11 killed in suspected ISIS attack on Syria truffle hunters

An attack by the Islamic State (ISIS) claimed the lives of at least 11 people who were hunting desert truffles in northern Syria on Sunday, according to a war monitor.

Between February and April each year, hundreds of impoverished Syrians risk their lives to forage for the delicacy in the vast Syrian desert, a known hideout for terrorists that is also littered with mines.

Desert truffles can fetch high prices in a country battered by 13 years of war and a crushing economic crisis.

“At least 11 people collecting truffles were killed when ISIS fighters detonated a bomb as their car passed in the desert of Raqqa province in northern Syria,” the Syrian Observatory for Human Rights reported.

After the blast, the attackers opened fire, the Observatory added.

Residents were still searching for missing persons, said the Britain-based monitoring group with a network of sources inside Syria, noting that the terrorists kidnapped three other hunters.
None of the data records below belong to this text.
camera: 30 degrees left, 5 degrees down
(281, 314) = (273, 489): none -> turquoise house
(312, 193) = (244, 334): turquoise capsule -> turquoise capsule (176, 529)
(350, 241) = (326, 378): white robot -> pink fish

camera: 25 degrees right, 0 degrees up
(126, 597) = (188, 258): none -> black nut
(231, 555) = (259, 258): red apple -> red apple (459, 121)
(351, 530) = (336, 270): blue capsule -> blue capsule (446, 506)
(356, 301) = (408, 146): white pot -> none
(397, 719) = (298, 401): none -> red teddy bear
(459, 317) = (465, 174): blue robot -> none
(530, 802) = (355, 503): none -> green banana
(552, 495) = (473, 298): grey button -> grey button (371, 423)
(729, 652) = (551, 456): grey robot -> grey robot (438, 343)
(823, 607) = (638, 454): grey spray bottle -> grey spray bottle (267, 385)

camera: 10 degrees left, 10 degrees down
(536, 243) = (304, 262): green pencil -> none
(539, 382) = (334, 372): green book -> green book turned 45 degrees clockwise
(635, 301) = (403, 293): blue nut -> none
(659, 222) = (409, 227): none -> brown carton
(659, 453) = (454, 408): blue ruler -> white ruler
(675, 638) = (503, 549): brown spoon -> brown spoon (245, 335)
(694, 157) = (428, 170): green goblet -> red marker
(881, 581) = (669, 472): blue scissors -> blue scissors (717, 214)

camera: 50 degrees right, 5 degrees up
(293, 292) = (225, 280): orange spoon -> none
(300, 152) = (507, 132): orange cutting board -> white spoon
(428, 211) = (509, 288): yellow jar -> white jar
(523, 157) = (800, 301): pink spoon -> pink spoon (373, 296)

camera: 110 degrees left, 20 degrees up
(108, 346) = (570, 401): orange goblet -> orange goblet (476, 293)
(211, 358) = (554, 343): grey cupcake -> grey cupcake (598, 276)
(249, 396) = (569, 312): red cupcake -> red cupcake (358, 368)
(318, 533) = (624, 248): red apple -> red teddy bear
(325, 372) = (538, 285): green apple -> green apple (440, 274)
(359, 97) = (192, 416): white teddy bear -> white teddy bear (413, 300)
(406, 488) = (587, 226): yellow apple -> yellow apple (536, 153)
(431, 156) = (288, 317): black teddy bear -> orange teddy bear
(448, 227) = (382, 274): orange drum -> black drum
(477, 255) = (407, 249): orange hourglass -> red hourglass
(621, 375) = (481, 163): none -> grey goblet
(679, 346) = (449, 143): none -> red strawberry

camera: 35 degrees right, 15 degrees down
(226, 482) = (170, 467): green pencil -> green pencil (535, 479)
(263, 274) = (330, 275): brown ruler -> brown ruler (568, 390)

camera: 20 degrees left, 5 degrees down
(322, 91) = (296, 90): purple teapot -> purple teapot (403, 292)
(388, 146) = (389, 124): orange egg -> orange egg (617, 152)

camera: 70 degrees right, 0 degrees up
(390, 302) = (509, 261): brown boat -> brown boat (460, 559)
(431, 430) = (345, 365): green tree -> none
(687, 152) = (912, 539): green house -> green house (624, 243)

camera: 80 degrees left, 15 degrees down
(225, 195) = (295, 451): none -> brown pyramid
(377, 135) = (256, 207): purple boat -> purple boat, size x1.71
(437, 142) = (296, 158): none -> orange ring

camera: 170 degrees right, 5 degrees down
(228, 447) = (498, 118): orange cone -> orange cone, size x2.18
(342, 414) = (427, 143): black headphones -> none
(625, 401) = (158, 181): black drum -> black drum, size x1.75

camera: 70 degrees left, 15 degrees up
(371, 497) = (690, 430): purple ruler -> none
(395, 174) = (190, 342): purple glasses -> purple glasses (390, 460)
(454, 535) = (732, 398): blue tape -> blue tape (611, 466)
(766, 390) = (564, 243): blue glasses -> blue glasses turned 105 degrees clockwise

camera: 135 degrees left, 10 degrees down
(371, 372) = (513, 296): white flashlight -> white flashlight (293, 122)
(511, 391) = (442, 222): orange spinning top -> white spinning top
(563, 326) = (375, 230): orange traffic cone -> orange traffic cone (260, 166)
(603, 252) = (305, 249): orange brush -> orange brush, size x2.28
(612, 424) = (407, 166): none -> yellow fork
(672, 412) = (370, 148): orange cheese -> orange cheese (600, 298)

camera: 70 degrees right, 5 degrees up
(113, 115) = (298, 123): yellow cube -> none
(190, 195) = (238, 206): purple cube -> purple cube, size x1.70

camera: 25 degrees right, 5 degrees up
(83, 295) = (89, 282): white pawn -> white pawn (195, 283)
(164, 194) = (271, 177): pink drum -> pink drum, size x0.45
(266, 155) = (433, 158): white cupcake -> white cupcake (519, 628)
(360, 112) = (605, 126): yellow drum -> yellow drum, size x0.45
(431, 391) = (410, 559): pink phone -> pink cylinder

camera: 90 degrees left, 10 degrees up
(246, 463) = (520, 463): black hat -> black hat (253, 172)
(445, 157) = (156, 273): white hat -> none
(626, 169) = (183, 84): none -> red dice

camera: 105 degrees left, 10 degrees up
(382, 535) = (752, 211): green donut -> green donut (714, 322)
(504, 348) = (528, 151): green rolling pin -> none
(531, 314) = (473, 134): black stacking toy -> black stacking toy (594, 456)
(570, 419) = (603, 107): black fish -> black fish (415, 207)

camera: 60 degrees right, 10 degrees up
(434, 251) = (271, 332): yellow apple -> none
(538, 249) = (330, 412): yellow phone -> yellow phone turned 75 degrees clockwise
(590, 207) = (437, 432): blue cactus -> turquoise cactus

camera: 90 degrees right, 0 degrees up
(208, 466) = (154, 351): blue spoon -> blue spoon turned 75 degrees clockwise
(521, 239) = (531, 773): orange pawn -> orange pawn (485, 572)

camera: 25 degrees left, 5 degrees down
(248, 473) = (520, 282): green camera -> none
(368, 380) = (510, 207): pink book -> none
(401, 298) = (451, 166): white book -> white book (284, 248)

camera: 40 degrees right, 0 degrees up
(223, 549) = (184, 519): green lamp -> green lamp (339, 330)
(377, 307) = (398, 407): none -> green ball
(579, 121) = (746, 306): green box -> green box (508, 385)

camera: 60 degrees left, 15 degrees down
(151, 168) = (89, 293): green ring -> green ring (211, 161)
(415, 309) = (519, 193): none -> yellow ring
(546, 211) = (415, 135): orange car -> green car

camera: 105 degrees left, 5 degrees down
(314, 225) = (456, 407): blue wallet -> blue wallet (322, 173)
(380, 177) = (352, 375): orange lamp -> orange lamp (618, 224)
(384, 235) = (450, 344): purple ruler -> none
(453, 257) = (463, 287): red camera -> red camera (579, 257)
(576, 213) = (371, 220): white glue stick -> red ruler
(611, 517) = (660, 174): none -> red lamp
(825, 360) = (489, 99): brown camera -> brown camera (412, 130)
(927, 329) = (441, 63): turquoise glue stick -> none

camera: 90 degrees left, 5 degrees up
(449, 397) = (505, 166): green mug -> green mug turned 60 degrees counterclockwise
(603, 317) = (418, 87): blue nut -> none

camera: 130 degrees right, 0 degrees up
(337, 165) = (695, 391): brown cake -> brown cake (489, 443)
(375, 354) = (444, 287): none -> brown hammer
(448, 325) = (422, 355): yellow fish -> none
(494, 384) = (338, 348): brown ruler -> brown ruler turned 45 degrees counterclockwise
ISIS took control of large swathes of Syria in 2014. A military campaign backed by a United States-led coalition led to the group’s territorial defeat in March 2019 but remnants continue to hide in the desert and launch deadly attacks.

The global terrorist group’s reach spans beyond Syria, with ISIS claiming an attack Friday on a concert hall in the Russian capital, Moscow, that left 137 dead.

Earlier in March, 19 truffle collectors were killed in an area of Syria’s Raqqa, where ISIS extremists are present, when their vehicle hit a mine, the Observatory said at the time.